EXTRACT –

* * * * * * * * *

Brewster v. Western Union Tel. Co.

Decision Date15 October 1898
Citation47 S.W. 560
PartiesBREWSTER et al. v. WESTERN UNION TEL. CO.
CourtArkansas Supreme Court

Appeal from circuit court, Jefferson county; John M. Elliott, Judge.

Action by A. Brewster and others against the Western Union Telegraph Company. There was a judgment for plaintiffs, from which they appeal. Affirmed.

The appellants, A. Brewster, W. Z. Tankersley, and J. M. Fain, were partners under the firm name of J. M. Fain & Co., and engaged in the business of buying and selling cattle. Brewster and Tankersley lived at Pine Bluff, Ark., while Fain made his home at Jennings, La. On the 8th day of May, 1895, Fain made, for said J. M. Fain & Co., an agreement with one T. D. Langley to purchase of said Langley 200 head of cattle, at $12 per head, but this contract was subject to the approval of Brewster and Tankersley, the partners of Fain. It was agreed between Langley and Fain that Fain should communicate with his partners, and notify Langley if said contract was accepted, on or before noon of May 14, 1895, and that, if Langley was not notified of the acceptance within that time, said contract would be declared off. Fain at once wrote to Brewster and Tankersley, and informed them of the terms of the contract. They, on the 13th of May, delivered to the defendant company a message addressed to Fain at Jennings, La., directing and authorizing him to close the trade for the 200 head of cattle, and paid said company the sum of 75 cents for the transmission of said message. The company failed to deliver the telegram until 7 o'clock p. m. of the 14th of May, 1895. The time given for the acceptance of the contract expired before the telegram was delivered, and plaintiffs failed to get the cattle. Appellants brought this action against the telegraph company to recover damages of them for negligently failing to deliver said telegram in due time. On the trial in the circuit court the presiding judge directed the jury to return a verdict in favor of plaintiffs for only the price paid for the telegram. Plaintiffs appealed from the judgment rendered upon the verdict thus returned. The other facts appear in the opinion.

* * * * * * * * *

EXTRACTED ENTRIES –
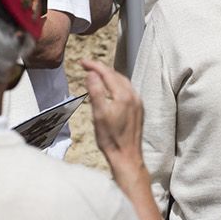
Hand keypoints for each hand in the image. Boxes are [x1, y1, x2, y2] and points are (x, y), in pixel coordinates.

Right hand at [81, 60, 144, 175]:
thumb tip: (92, 74)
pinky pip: (127, 90)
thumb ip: (95, 91)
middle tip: (87, 66)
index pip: (107, 73)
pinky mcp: (138, 110)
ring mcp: (138, 103)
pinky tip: (111, 89)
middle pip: (116, 75)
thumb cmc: (111, 139)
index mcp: (124, 96)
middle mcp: (133, 96)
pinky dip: (117, 85)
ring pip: (123, 82)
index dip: (94, 66)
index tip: (82, 62)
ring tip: (97, 74)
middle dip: (101, 69)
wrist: (127, 156)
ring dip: (110, 76)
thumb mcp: (99, 114)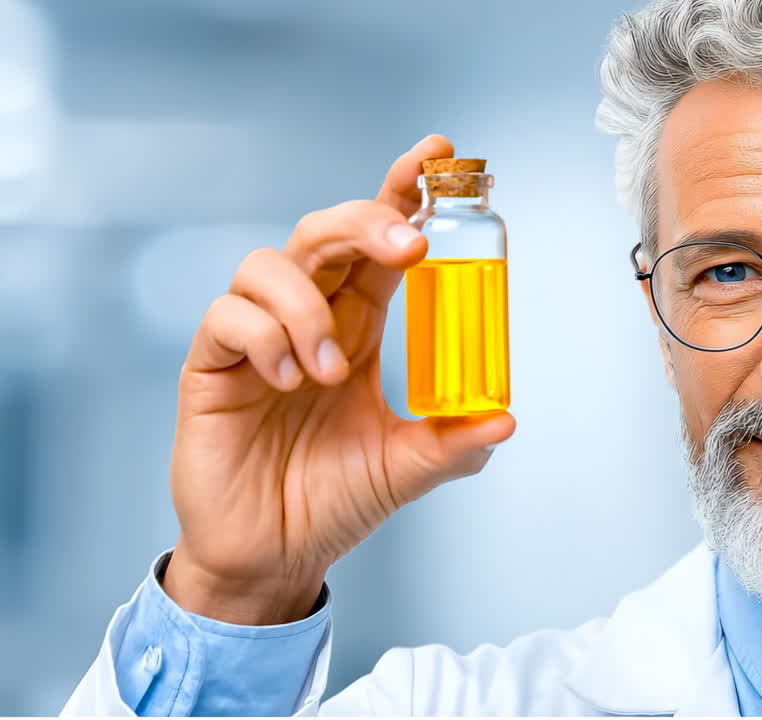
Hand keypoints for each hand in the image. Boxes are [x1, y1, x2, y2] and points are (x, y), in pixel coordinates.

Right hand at [163, 134, 515, 624]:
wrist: (272, 556)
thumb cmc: (334, 501)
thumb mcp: (406, 468)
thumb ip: (453, 444)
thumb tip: (504, 418)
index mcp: (358, 325)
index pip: (380, 243)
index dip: (402, 193)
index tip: (439, 156)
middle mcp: (309, 317)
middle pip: (326, 233)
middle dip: (366, 222)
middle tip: (407, 247)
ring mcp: (256, 337)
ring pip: (270, 263)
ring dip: (308, 305)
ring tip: (330, 369)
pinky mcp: (213, 364)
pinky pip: (228, 317)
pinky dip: (265, 337)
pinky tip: (286, 380)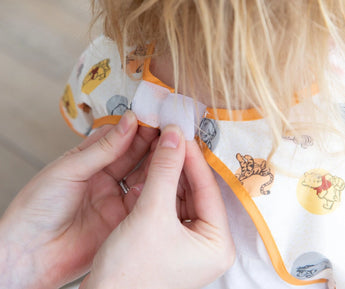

* * * * * * * * *

TASKS TO CARRY OUT –
1 - Copy everything in the case summary from "Brewster v. Western" down to "M. Elliott, Judge.", swapping "Jefferson" for "Lincoln".
2 - Answer these questions from the case summary:
(a) Which court decided the case?
(b) What price per head did the agreement with Langley set for the cattle?
(c) At what time and on what date did the company deliver the telegram?
The records are separate material and have no connection to the case summary.

RESULTS –
1 -
Brewster v. Western Union Tel. Co.

Decision Date15 October 1898
Citation47 S.W. 560
PartiesBREWSTER et al. v. WESTERN UNION TEL. CO.
CourtArkansas Supreme Court

Appeal from circuit court, Lincoln county; John M. Elliott, Judge.

2 -
(a) The Arkansas Supreme Court.
(b) $12 per head.
(c) At 7 o'clock p.m. on May 14, 1895.